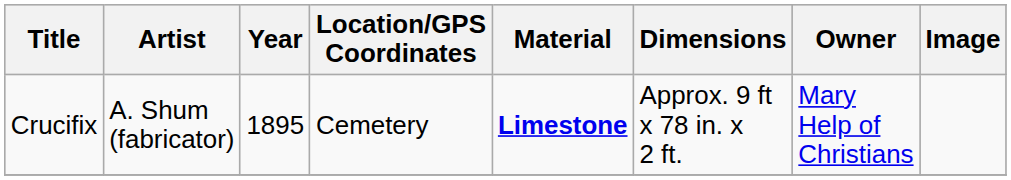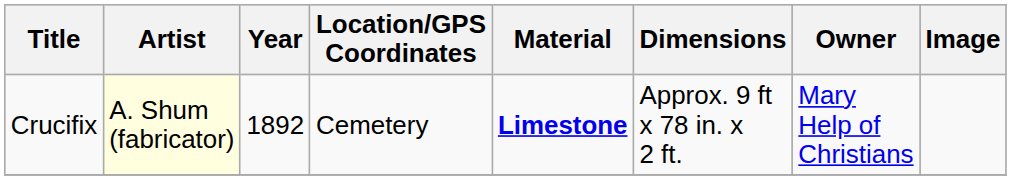Crucifix | Artist: no background -> lightyellow background
Crucifix | Year: 1895 -> 1892
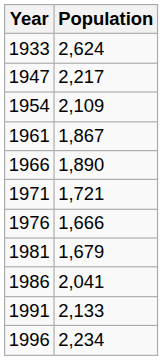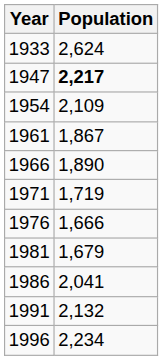1947 | Population: normal -> bold
1971 | Population: 1,721 -> 1,719
1991 | Population: 2,133 -> 2,132
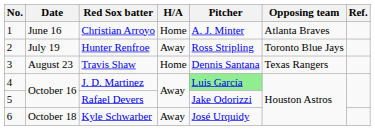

■ SHORT EXERCISE ■
Put every line of the items above into a JSON list of strings, one string per line, and skip any blank lines. Leave the pictures out of the list.

■ RESULT OF THE TASK ■
[
  "Crucifix | Artist: no background -> lightyellow background",
  "Crucifix | Year: 1895 -> 1892",
  "1947 | Population: normal -> bold",
  "1971 | Population: 1,721 -> 1,719",
  "1991 | Population: 2,133 -> 2,132"
]